*Polecenie do wykonania*: Zwróć dosłownie odcinek tekstu o ochronie prawnoautorskiej od „W ocenie Zalewskiego” aż do „oceny oryginalności dzieła.” włącznie.

*Dostarczony tekst*:
-*-

W ocenie Zalewskiego sądy zbyt często przyznają status prawnoautorski dziełom, bazując wyłącznie na ocenie, czy była możliwość dokonywania wyborów przez autora, pomijając kwestię oceny oryginalności dzieła.
– Tymczasem nie każdy wybór jest twórczy. Jeśli autor mógł dokonywać wyborów, ale wybory te wynikały ze względów tylko użytkowych, dotyczyły powszechnie stosowanych metod czy standardów lub miały nieistotny charakter, to nie powinny prowadzić do powstania utworu ze względu na brak jego oryginalności – kwituje prawnik.

-*-

*Materiał do analizy*:
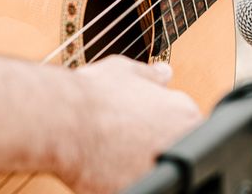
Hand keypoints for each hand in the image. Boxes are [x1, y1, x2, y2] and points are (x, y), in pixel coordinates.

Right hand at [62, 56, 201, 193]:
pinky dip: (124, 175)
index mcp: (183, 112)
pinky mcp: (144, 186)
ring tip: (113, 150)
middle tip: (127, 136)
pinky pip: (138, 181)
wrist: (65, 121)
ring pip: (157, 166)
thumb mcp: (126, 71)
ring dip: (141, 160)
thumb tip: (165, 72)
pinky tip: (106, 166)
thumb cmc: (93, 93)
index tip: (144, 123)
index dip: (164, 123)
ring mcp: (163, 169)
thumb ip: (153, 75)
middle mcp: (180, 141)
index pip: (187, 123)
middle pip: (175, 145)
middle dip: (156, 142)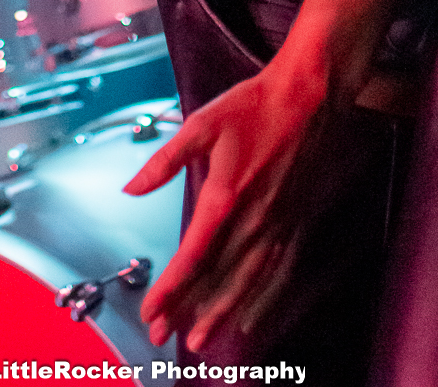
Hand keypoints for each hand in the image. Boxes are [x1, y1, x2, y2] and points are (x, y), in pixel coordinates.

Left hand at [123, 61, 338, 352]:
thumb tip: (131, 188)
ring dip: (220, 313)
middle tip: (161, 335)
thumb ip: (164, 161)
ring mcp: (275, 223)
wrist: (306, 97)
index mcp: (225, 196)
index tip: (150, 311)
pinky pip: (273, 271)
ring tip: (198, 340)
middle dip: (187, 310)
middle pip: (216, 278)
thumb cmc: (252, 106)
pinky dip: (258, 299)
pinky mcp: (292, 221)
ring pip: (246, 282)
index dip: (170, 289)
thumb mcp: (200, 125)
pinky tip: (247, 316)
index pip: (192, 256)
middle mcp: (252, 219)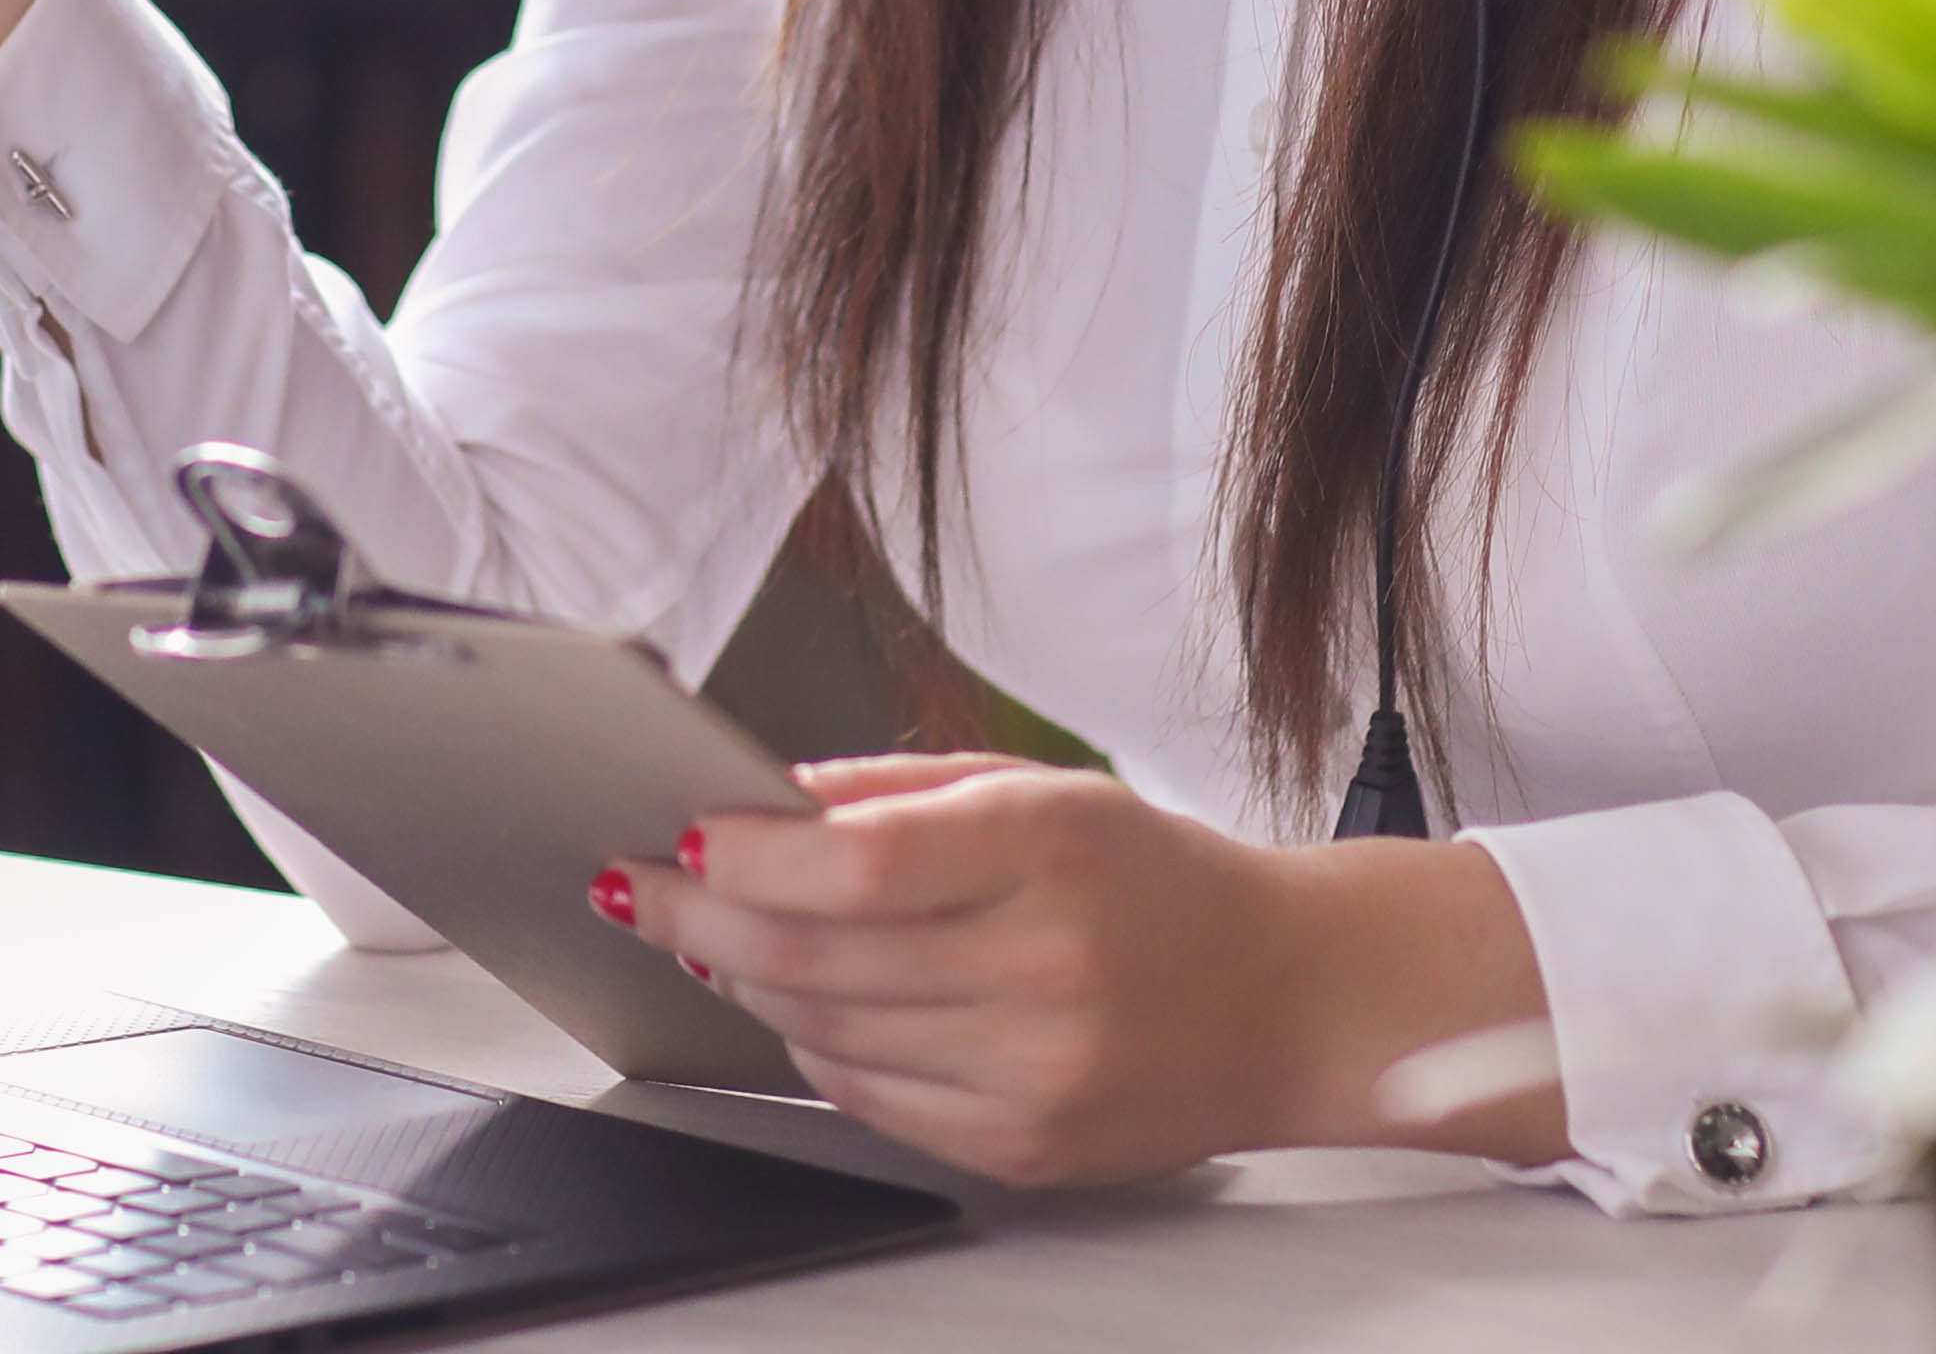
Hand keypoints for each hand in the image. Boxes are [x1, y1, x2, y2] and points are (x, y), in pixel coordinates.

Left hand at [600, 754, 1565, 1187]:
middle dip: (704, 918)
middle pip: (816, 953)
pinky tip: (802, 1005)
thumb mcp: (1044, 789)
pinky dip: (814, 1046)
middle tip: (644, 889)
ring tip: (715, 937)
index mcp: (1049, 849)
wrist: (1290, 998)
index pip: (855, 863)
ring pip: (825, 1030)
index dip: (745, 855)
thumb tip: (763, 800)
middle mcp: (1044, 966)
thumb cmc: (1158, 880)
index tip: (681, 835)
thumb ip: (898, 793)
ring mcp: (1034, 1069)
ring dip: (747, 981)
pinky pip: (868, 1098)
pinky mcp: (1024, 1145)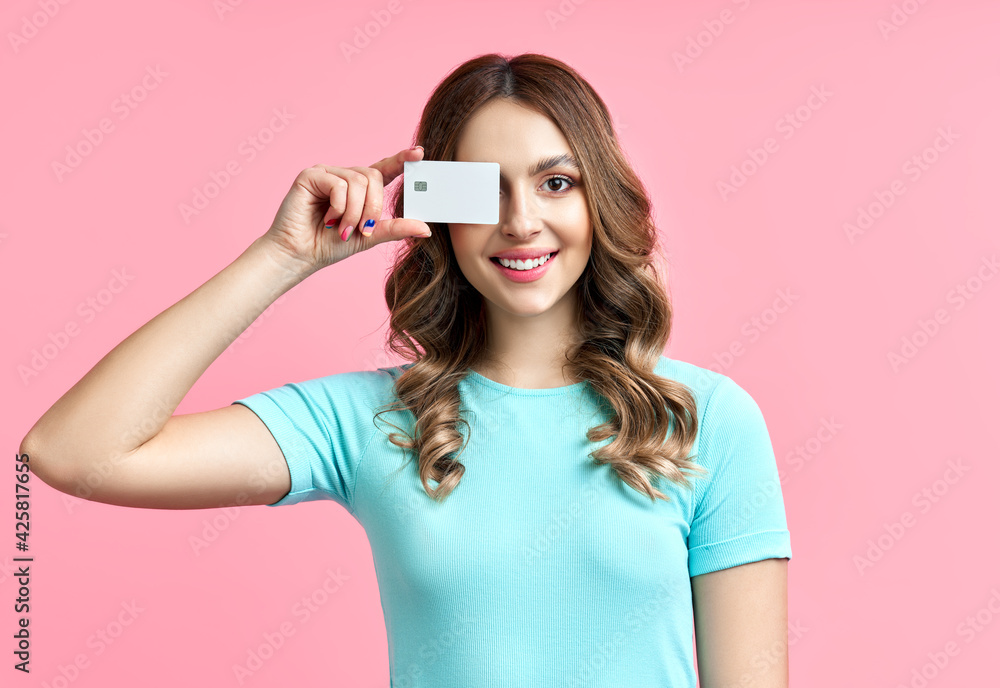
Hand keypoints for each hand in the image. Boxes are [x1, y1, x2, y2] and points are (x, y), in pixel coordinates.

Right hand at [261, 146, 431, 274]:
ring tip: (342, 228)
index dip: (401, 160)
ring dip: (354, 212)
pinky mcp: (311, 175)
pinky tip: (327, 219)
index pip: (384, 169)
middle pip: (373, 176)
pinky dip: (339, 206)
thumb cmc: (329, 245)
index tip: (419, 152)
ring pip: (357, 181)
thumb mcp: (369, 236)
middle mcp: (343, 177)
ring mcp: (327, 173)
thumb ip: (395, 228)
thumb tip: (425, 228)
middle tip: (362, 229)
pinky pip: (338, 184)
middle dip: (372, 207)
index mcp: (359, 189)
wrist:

-*-

*Miejsce na odpowiedź*:
W ocenie Zalewskiego sądy zbyt często przyznają status prawnoautorski dziełom, bazując wyłącznie na ocenie, czy była możliwość dokonywania wyborów przez autora, pomijając kwestię oceny oryginalności dzieła.